I have a JavaScript drag and drop function that I use (piggybacking off of the Dragula library) and one thing I have noticed is that it is gradually getting slower with each drag/drop action. If I could hazard I guess, I think its because the dragover event gets fired whenever the mouse moves which results in too many events which can be very costly and make the UI super slow. In order to prevent this from happening, I guess I would need to filter out the events and process only the a few of them instead.

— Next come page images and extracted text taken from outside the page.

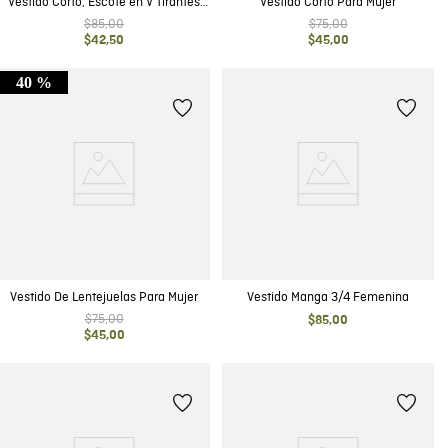
Vestido Corto, Escote en V Tirantes
Vestido Corto Para Mujer
Amplios - Animal Print
$
85
,
00
$
75
,
00
$
42
,
50
$
45
,
00
40 %
Vestido De Lentejuelas Para Mujer
Vestido Manga 3/4 Femenina
$
75
,
00
$
85
,
00
$
45
,
00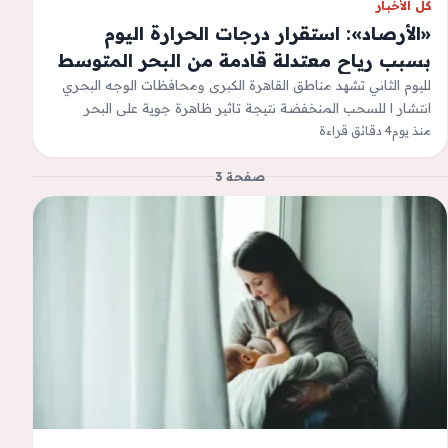
كل الأخبار
«الأرصاد»: استقرار درجات الحرارة اليوم
بسبب رياح معتدلة قادمة من البحر المتوسط
لليوم الثاني تشهد مناطق القاهرة الكبرى ومحافظات الوجه البحري
انتشار ا للسحب المنخفضة نتيجة تاثير ظاهرة جوية على البحر
منذ يوم
4 دقائق قراءة
المتوسط - الوطنتشهد…
صفحة 3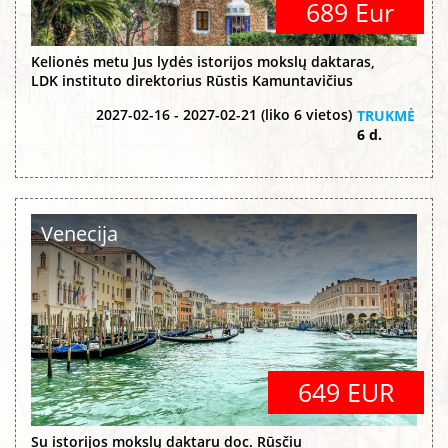
689 Eur
Kelionės metu Jus lydės istorijos mokslų daktaras,
LDK instituto direktorius Rūstis Kamuntavičius
2027-02-16 - 2027-02-21 (liko 6 vietos)
TRUKMĖ
6 d.
Venecija
649 EUR
Su istorijos mokslų daktaru doc. Rūsčiu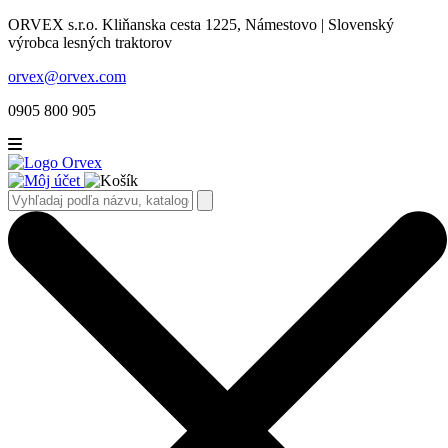
ORVEX s.r.o. Kliňanska cesta 1225, Námestovo | Slovenský
výrobca lesných traktorov
orvex@orvex.com
0905 800 905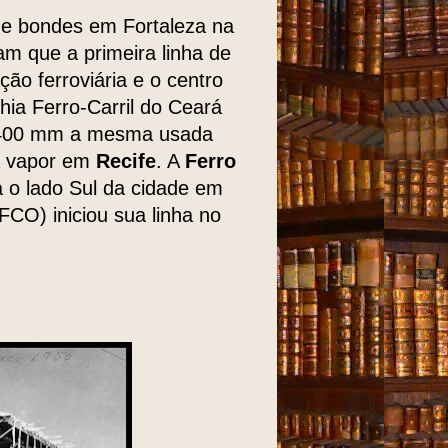
 de bondes em Fortaleza na
m que a primeira linha de
ão ferroviária e o centro
hia Ferro-Carril do Ceará
1.400 mm a mesma usada
 a vapor em
Recife
. A
Ferro
a o lado Sul da cidade em
FCO) iniciou sua linha no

How can I do this however, whilst I have the dependency on the Dragula library? Here is my JS code:
let boxArray, boxes, drake;
function refreshComponents() {
boxArray = document.getElementsByClassName("box");
boxes = Array.prototype.slice.call(boxArray);
drake = dragula({containers: boxes});
}
refreshComponents();
setInterval(function() {
refreshComponents();
}, 2000);
const onComponentDrop = () => {
refreshComponents();
let components = [];
for (let i = 0; i < drake.containers.length; i++) {
if (drake.containers[i].children.length > 0) {
for (let j = 0; j < drake.containers[i].children.length; j++) {
let tempTagName = drake.containers[i].children[j].localName;
let tagName = `<${tempTagName}></${tempTagName}>`;
components.push(tagName);
}
}
}
sessionStorage.setItem('components', JSON.stringify(components));
window.parent.window.postMessage({"for": "user", "action": "component-added", "data": components}, '*')
};
// noinspection JSUnusedAssignment
drake.on('drop', onComponentDrop);
Note that the refreshComponents
method is required to tell dragula how many draggable components I currently have on-screen as they get destroyed/re-created often.